Валленштейн, помимо своих личных амбиций, имел все причины для недовольства на почве низменной неблагодарности, политических помех и церковного вмешательства, чтобы побудить его перейти на другую сторону, но никаких убедительных доказательств ни его предательских интриг, ни намерений обнаружено не было. Открытое стремление к миру и религиозной терпимости умножало число его недоброжелателей при дворе, тогда как его меры по усилению дисциплины и обузданию грабежей вызывали недовольство многих солдат удачи — подчиненных ему офицеров. После завершения своего «военного шедевра», победы при Штайнау, которая вынудила графа Турна и шведскую армию сдаться, Валленштейн предоставил своим протестантским противникам великодушные условия капитуляции, которыми его враги ловко воспользовались в гиперболизированной степени. Следуя успеху у Штайнау, он фактически приблизился к тому, чтобы «отрезать шведов от Балтики», когда та мистическая смесь из благопристойности и интриганства, которая управляла всем и всеми в Вене, изобрела способ расстроить планы своего противника, и Валленштейна отозвали защищать Баварию. Вскоре после этого Фердинанд, продолжая вести с ним подчеркнуто любезную переписку, решил еще раз избавиться от самого грозного солдата Европы.
Император был — по крайней мере, частично — введен в заблуждение алчной кликой итальянцев, испанцев и баварцев. Валленштейн никогда не стеснялся выказывать свое презрение к этим чиновникам, а особенно неприятны ему были итальянцы.

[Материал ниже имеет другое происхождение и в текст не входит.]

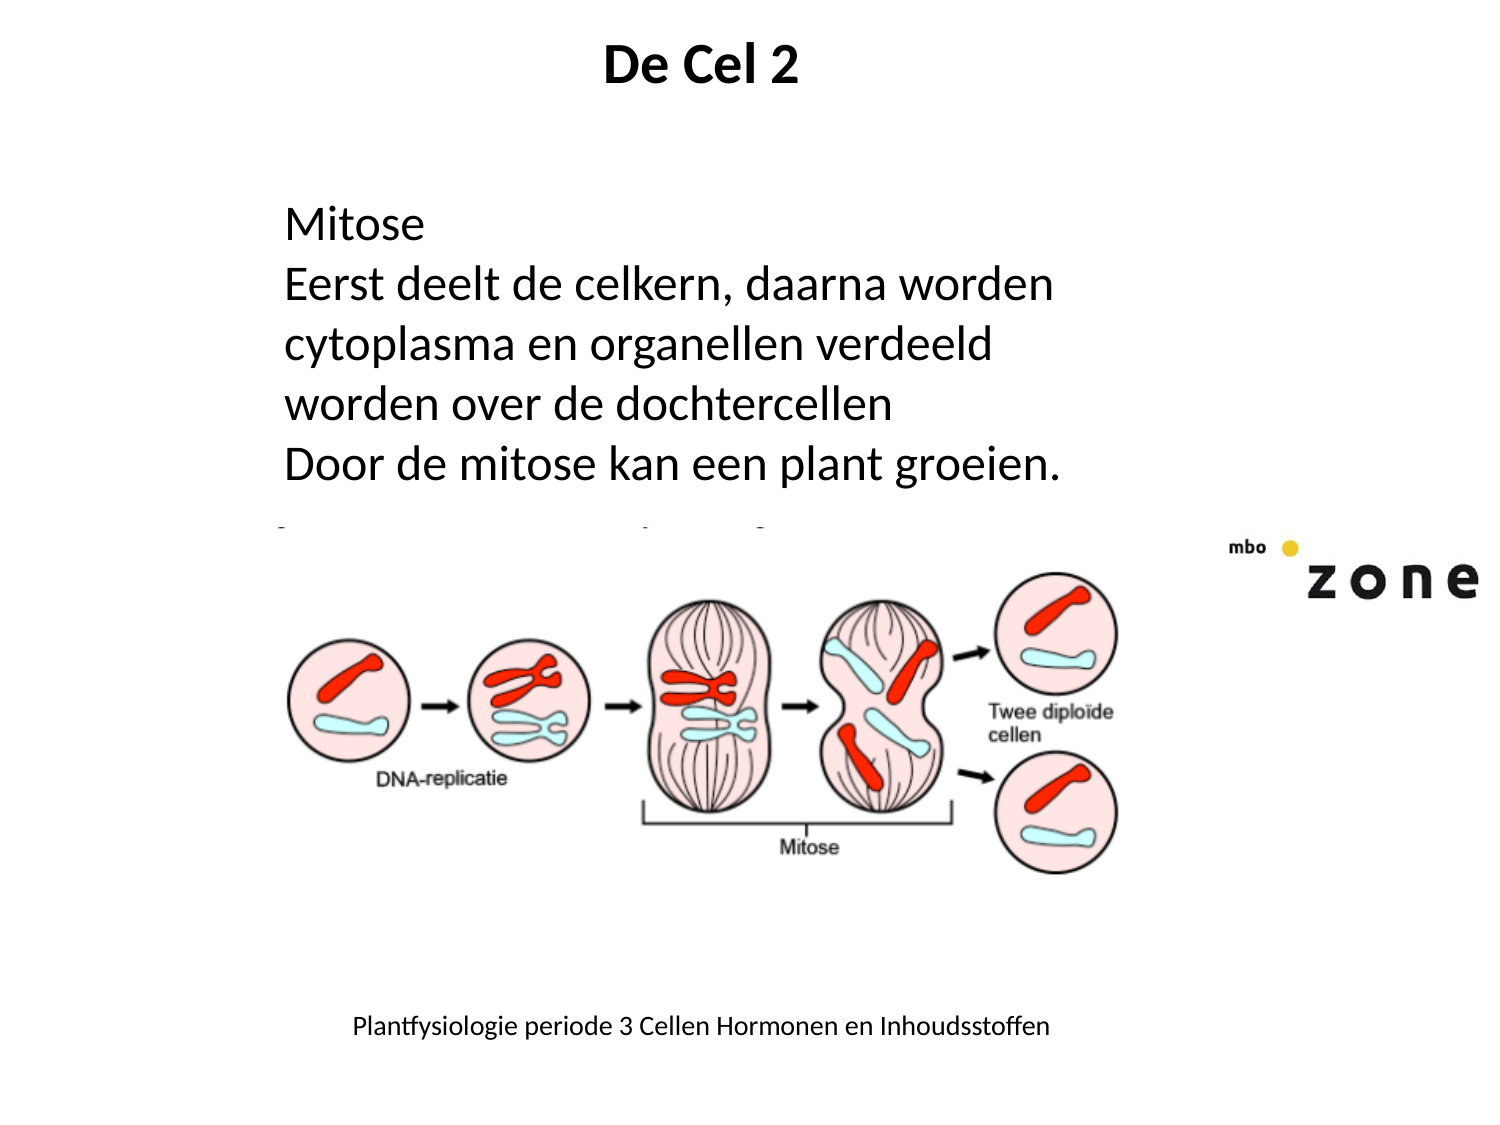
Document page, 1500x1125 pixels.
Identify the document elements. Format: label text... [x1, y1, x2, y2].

title De Cel 2 [166, 24, 1238, 166]
text_box Mitose Eerst deelt de celkern, daarna worden cytoplasma en organellen verdeeld worden over de dochtercellen Door de mitose kan een plant groeien. [269, 183, 1175, 498]
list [1210, 495, 1500, 630]
text_box Plantfysiologie periode 3 Cellen Hormonen en Inhoudsstoffen [275, 999, 1129, 1049]
picture [278, 527, 1145, 885]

Он характеризовал их не лучше, чем разбойников, с минимумом храбрости и военных способностей. И теперь они охотно присоединились к остальным в усилении опасений Фердинанда до такой степени мелодраматичности, что в январе 1634 года он дал генералам Пикколомини и Галласу «секретное поручение отстранить Валленштейна от командования» и провозгласить его преступником, «которого следует взять живым или мертвым!».

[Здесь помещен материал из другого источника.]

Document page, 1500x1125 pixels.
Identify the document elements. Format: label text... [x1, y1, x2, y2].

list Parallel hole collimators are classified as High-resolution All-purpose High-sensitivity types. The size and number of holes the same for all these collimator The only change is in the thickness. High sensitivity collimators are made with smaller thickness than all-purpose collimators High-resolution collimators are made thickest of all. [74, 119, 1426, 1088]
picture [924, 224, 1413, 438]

В исполнении этого беспрецедентного приказа таилась опасность. Валленштейн был знаменит, победоносен и все еще «стоял во главе огромной и преданной армии». Но Пикколомини и Галласа подстегнуло к этому опасному шагу обещание разделить его необычайно богатые владения. «Доля» императора Фердинанда была бы, конечно, своевременной отменой всего лишь задолженности в 20 миллионов флоринов. По-видимому, слухи о подлом заговоре достигли Валленштейна, который был слишком богат и влиятелен, чтобы не иметь нескольких друзей или агентов, притаившихся в Вене; после этого он созвал всех своих офицеров и, «подписав с ними совместное заявление о своей „полной преданности императору“», назначил двух адъютантов, которые должны были ехать в Вену с изъявлением его собственной полной покорности. Он сообщал Фердинанду, что готов сложить с себя командование и явиться в любое время и в любое место, чтобы ответить на все выдвинутые против него обвинения. Но это обезоруживающее предложение так и не дошло до императора. Патрули Пикколомини перехватили обоих курьеров; и когда Валленштейну вскоре сообщили, что в Праге его объявили вне закона, он осознал, что ему грозит серьезная опасность и что его враги одержали сокрушительную победу.
Ему оставалось только одно убежище. Он получал много лестных приглашений от кардинала Ришелье и теперь, в крайней опасности, обратился к тем самым людям, которые противостояли ему как главному имперскому генералу. Но первый же призыв о помощи, который он послал герцогу Веймарскому, был ошибочно принят за уловку — и это обстоятельство, как компетентно предположили его защитники, скорее дискредитирует утверждение Вены о существовании хорошо организованного «заговора Валленштейна» с целью предать католическое дело и перейти на сторону противника. Взяв с собой лишь небольшой эскорт, Валленштейн отправился в пограничную крепость Эгер, откуда намеревался отправиться к месту встречи, предложенному эмиссаром Веймара. У Эгера имелось два шотландских солдата удачи, полковник Гордон и майор Лесли; и когда Валленштейн разоблачил последний триумф неблагодарности императора, оба офицера согласились сопровождать его.